这时的陈莲珠错解了周月林的意思,红润的脸有些苍白,轻声而坚定地表示,“我绝对不会打扰你们,这你放心。我已经嫁过,就不会再嫁。柏台真格有个三长两短,我更不能走开,我要替柏台尽孝,为柏台持家。柏台是不会走的,他会回来的,他答应过我。”说到这里,陈莲珠说得斩钉截铁不容置疑,脸上绽放着烨烨的光彩。周月林不禁对眼前这位貌似柔弱的女人,多了几分理解,几分崇敬。

周月林对陈莲珠说,现在有的话不好说,不能说,今后和柏台一起回来详细地说,痛快地说。陈莲珠点着头,她懂!

梁柏台的亲兄弟梁柏亭,当时是查林小学的一名教师,看到周月林是位文化之人,就劝周月林留下教书。但周月林婉言谢绝了梁柏亭的邀请,说自己还有更重要的事情要做。
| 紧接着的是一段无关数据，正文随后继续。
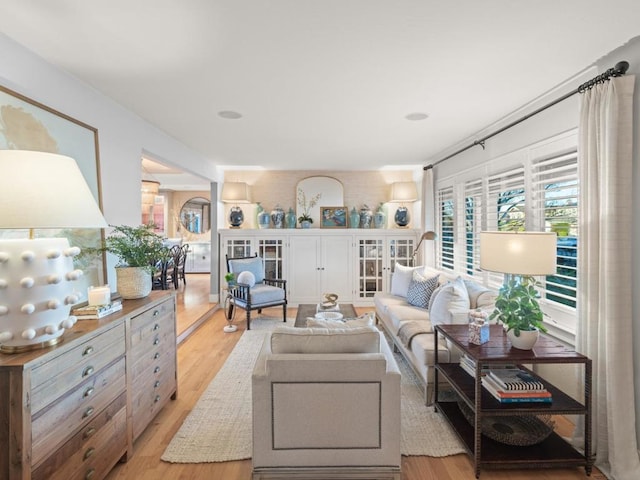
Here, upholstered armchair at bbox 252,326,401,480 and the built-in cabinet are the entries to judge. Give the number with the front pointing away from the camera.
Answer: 1

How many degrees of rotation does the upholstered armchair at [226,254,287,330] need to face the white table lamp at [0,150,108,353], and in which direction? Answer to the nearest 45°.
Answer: approximately 45° to its right

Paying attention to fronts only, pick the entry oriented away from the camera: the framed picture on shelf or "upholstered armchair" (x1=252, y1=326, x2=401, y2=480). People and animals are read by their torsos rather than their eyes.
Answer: the upholstered armchair

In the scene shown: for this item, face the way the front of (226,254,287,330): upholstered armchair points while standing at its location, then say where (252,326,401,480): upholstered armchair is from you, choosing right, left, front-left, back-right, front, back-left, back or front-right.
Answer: front-right

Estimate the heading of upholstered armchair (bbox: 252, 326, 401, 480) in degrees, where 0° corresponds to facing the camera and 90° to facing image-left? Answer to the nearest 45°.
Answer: approximately 180°

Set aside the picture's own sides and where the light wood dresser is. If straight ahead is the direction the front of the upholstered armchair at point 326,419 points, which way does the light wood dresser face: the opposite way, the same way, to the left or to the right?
to the right

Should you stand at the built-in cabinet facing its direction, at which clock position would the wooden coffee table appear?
The wooden coffee table is roughly at 12 o'clock from the built-in cabinet.

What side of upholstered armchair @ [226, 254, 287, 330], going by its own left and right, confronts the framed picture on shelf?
left

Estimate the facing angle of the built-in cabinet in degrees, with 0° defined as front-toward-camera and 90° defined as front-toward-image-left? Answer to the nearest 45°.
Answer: approximately 0°
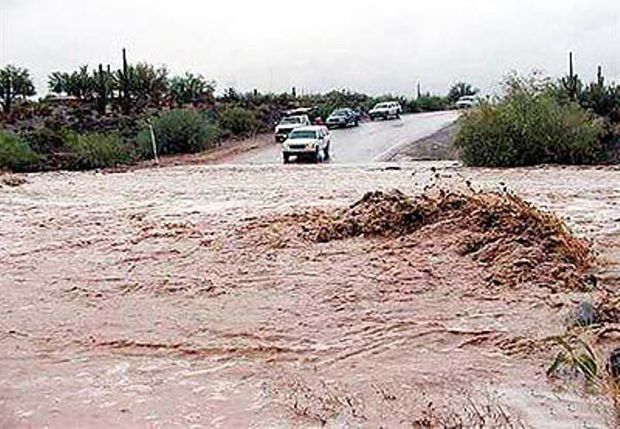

梁柏亭也就没有强留。

淞沪会战,虽经91天艰苦卓绝的鏖战,上海最终还是落入敌手。1937年12月13日,日本侵略军攻占南京,为了进一步摧毁国人的抗战信心和报复自淞沪会战以来中国军队的顽强抵抗,在华中派遣军司令官松井石根和第六师团长谷寿夫的指挥下,日军对放下武器的中国军人和南京和平居民进行了长达6周的血腥大屠杀。战火迅速燃烧到江南,新昌到处是逃难的人群。江浙战火一片,路上险象环生,但梁柏台家贫困如洗,吃住两难,坐等下去也无希望,两人商量尽快离开。

张亮与一位亲人接上了关系,很快就要离开,周月林和张亮导演的“孙子”之戏也只能到此为止。加上柏台老家地处浙东辟壤,寻找组织甚为不便,周月林也打算离开新昌前往上海。于是周月林便以“周月梅”的化名给上海的大姐和弟弟写了封信,当周月林收到大姐的来信后就去意已决。婆婆劝阻不住一心思走的媳妇,就要求把梁柏台的血脉留下。周月林见再也难以隐瞒,不得不以实情相告。胡老太一听眼前一黑,一屁股跌坐在椅子上,哭喊道:“等呀等,等不回儿子总算等回了一个孙子,现在孙子都是假的。我的天那!”不禁痛哭失声,周月林和张亮竭力安慰,保证把苏联和江西的孙子孙女们一起带回,胡老太才渐渐平静下来。

1938年2月12日(农历一月十三日),周月林和张亮带着阿毛离开了查林村。